Gonzalez-Torres said, crediting the deft handling of the ISS robotic arm by
STS-121 mission specialists Stephanie Wilson and Lisa Nowak for giving their
spacewalking counterparts extra time for a get-ahead task. "This one, just like
the other ones, was very successful."
With the
complexity of each spacewalk, Ceccacci said the small
hitches - some tether issues for Fossum, Sellers' jet
backpack glitch on Monday and a lost spatula that drifted away from the
astronauts this morning - aren't too bad.
"If that's
all that happens, we're happy," Ceccacci said.

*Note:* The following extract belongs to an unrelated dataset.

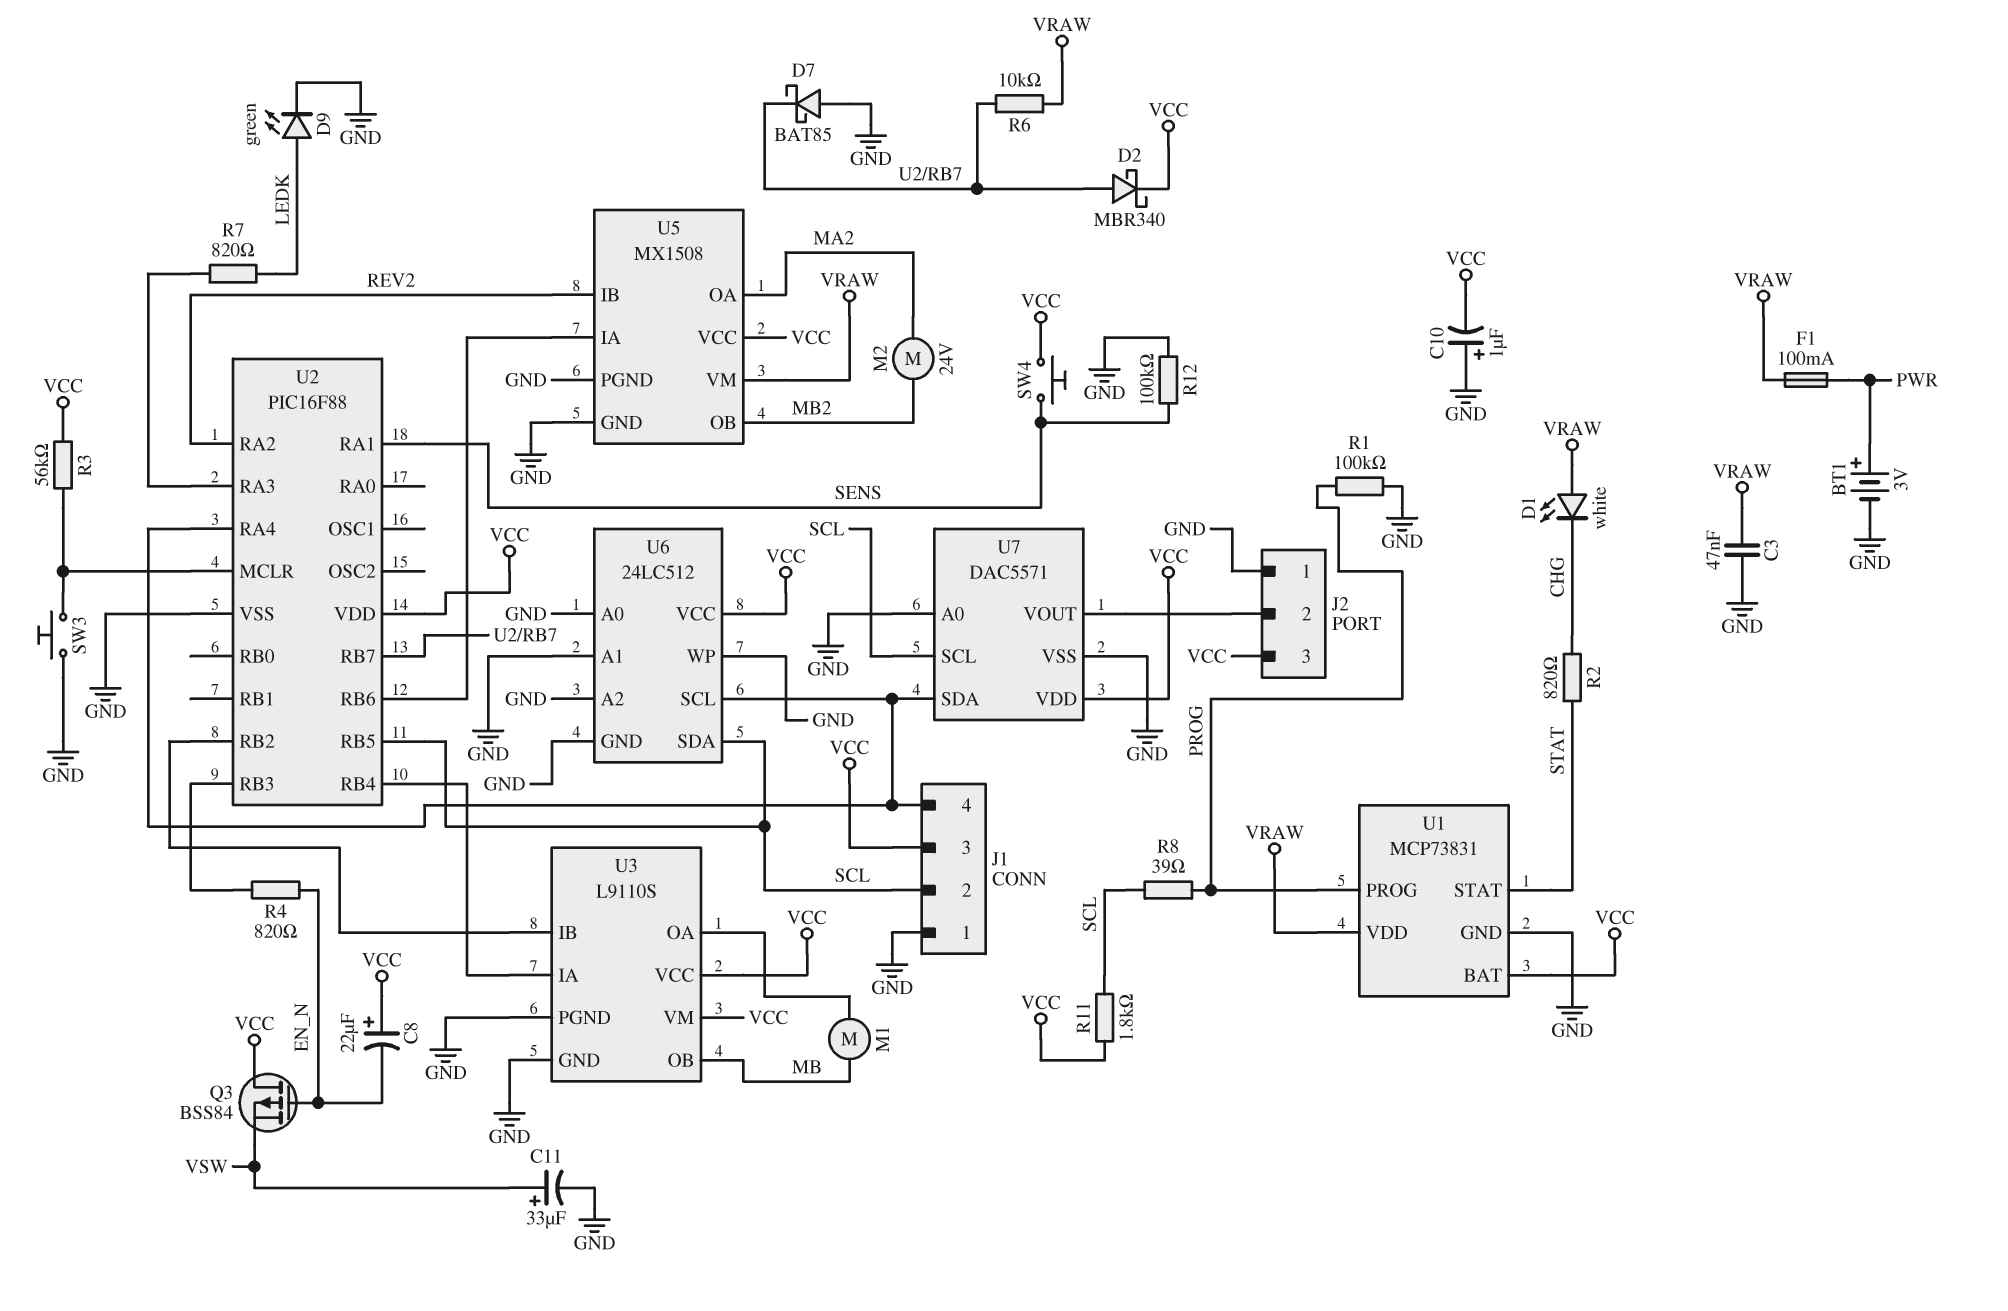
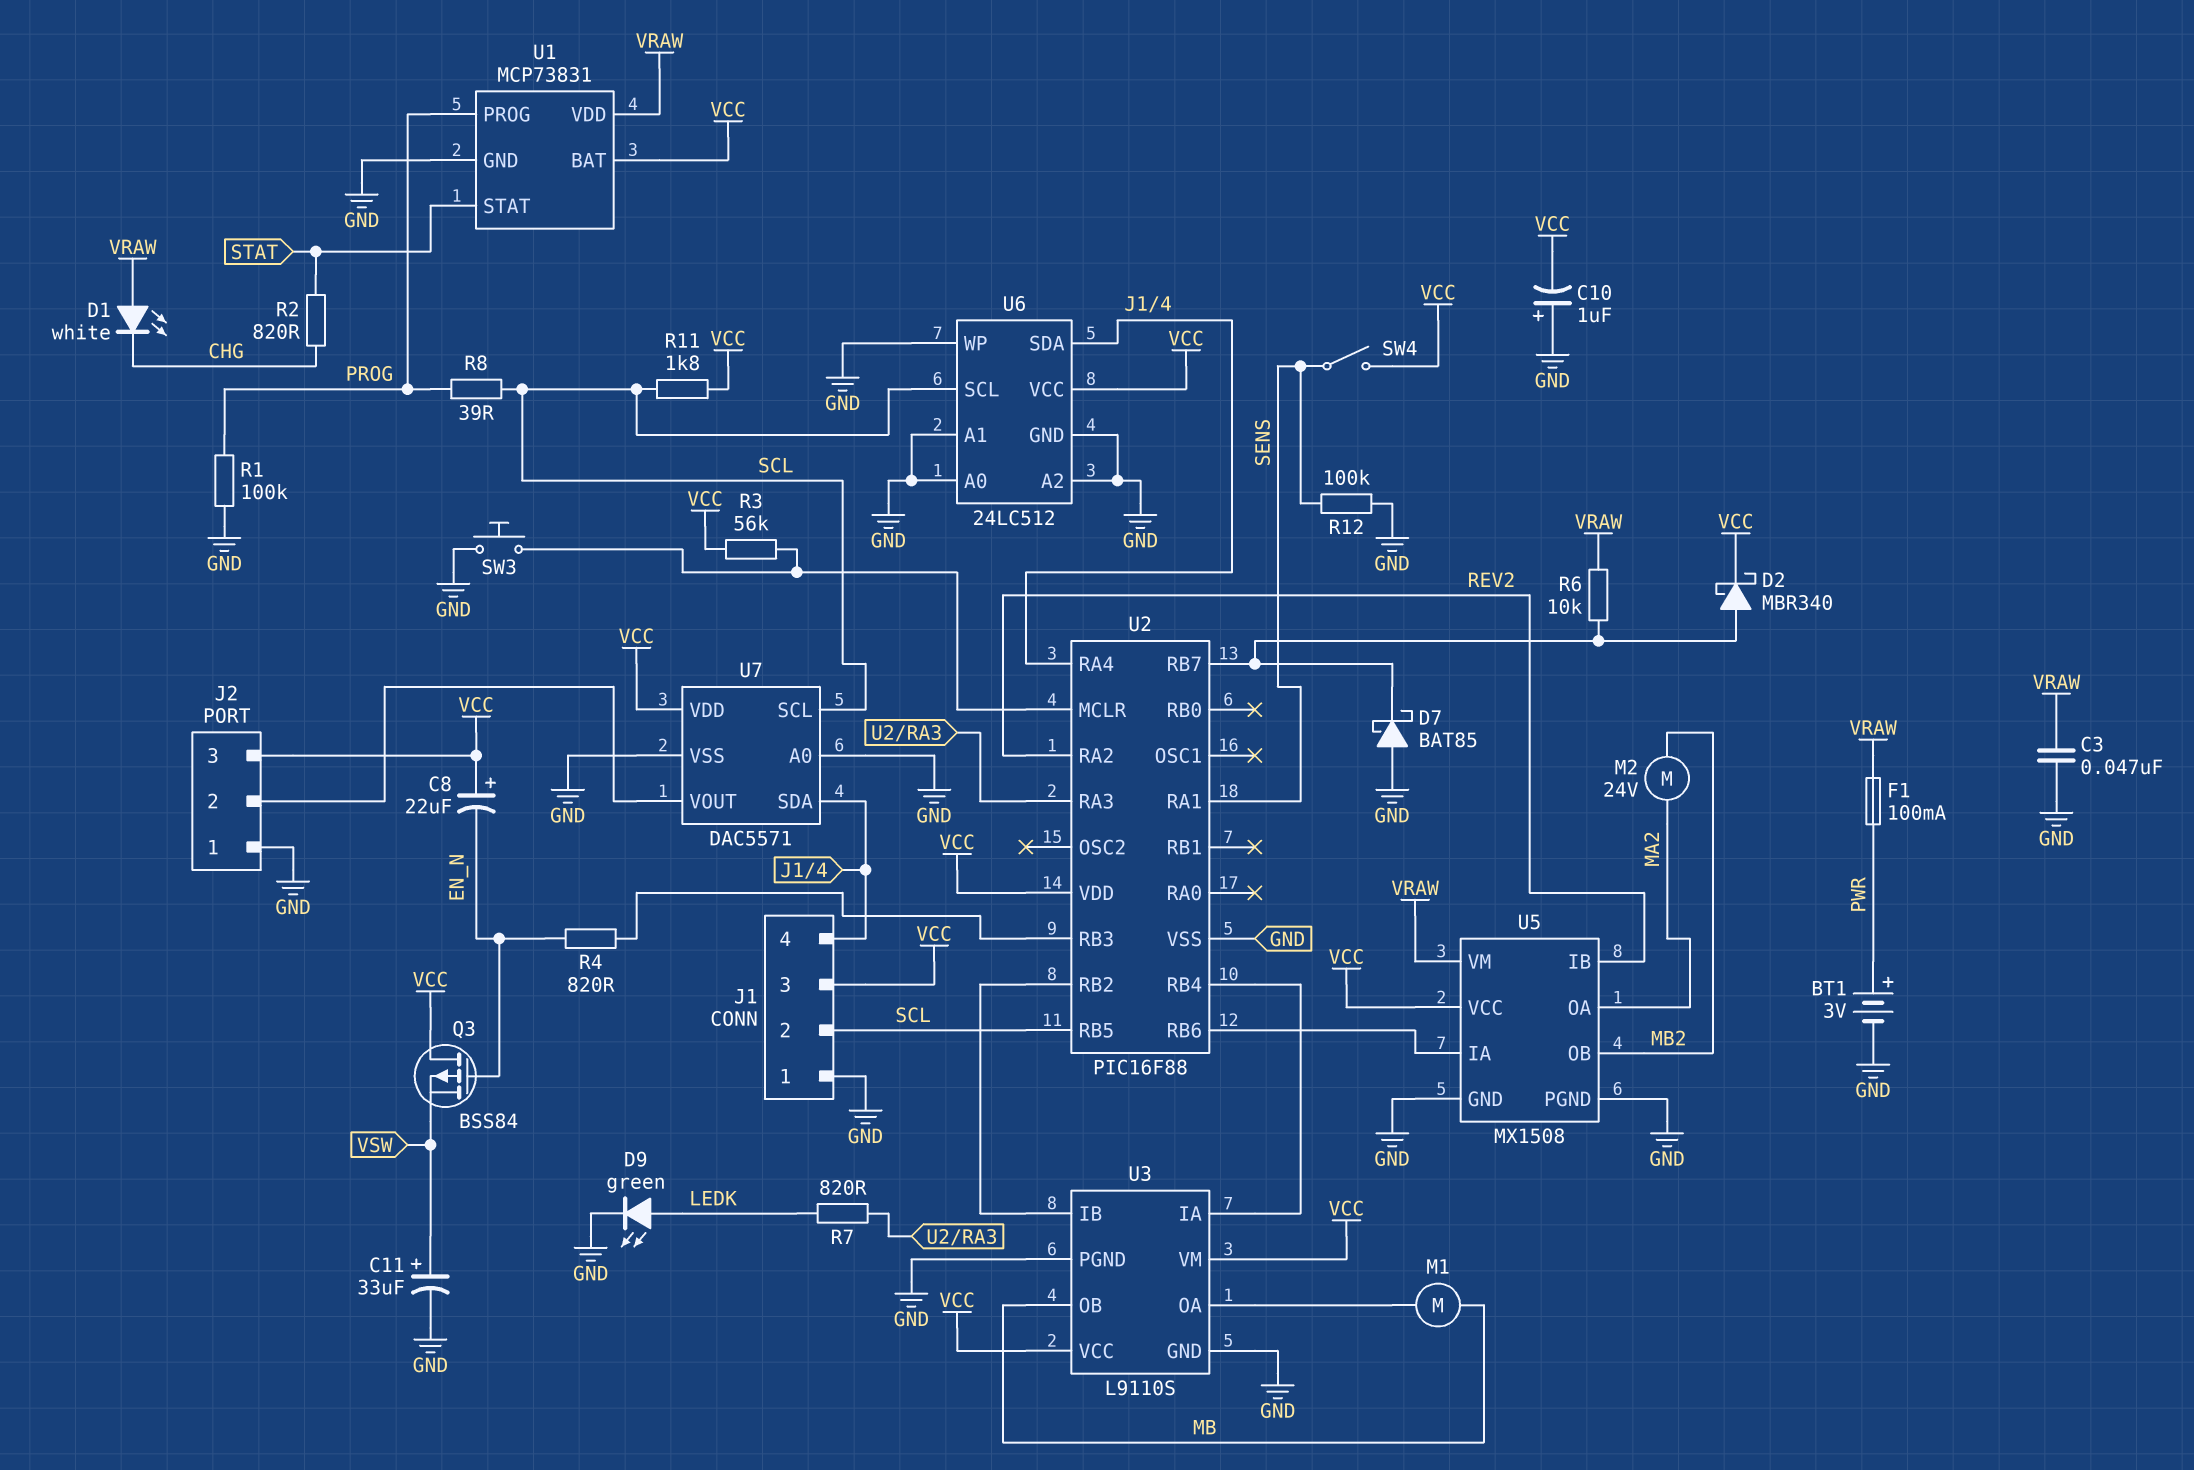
SW4: button (SENS, VCC) -> switch (SENS, VCC)
U6 pin SCL: J1/4 -> SCL
U6 pin SDA: SCL -> J1/4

"You're kidding yourself if you think nothing like that is going to happen."
In their first
spacewalk, they bounced, pushed and pulled from the end of Discovery's
combined robotic arm and inspection boom, a 100-foot (30-meter) mechanical
appendage - to prove its potential as a repair platform for orbiter heat shield
repairs. Initial results from that test
were positive, with Ceccaci and other NASA
officials saying they are now confident the boom could be used to hold
astronauts near a shuttle's fragile but precious heat tiles and RCC panels.
On Monday,
the Sellers and Fossum were
at it again, this time performing vital
repairs to restore the space station's Mobile Transporter, a sort of
railcar platform, to full operations by installing a backup power and data
cable reel. The fix was not
only effective, but immediately put to work as ISS managers moved the
Mobile Transporter to a new worksite just before today's spacewalk.
"We did
that to get configured for the late inspections that we're going to be doing in
a couple of days," Ceccacci said.
As a side
note, NASA's spacewalk has placed Sellers among the Top 10 spacewalkers of all
time, and within the U.S. space agency's Top 5 bracket, with
a grand total of 41 hours and 10 minutes over six EVAs.
The all-time record holder is Russian cosmonaut Anatoly Solovyev
(77 hours and 41 minutes over 16 spacewalks) with NASA astronaut Jerry Ross (58
hours and 18 minutes) a distant second.
Fossum,
who made his spacewalk debut - and his first spaceflight - with Discovery's
current mission, racked up 21 hours and 29 minutes of orbital work.
Discovery's
STS-121 astronauts are set to have most of the day off on Thursday, with their
ISS Expedition 13 counterparts slated for a light day as well, Ceccacci said.
About the
only thing on Thursday's docket is some preparatory work to ready Discovery's
cargo pod - the Italian-built Multi-Purpose Logistics Module Leonardo - for its
Friday unberthing from the ISS. The cargo module will
carry more than 4,000 pounds (1,814 kilograms) of unneeded equipment, tools,
trash and other items when Discovery returns to Earth Monday.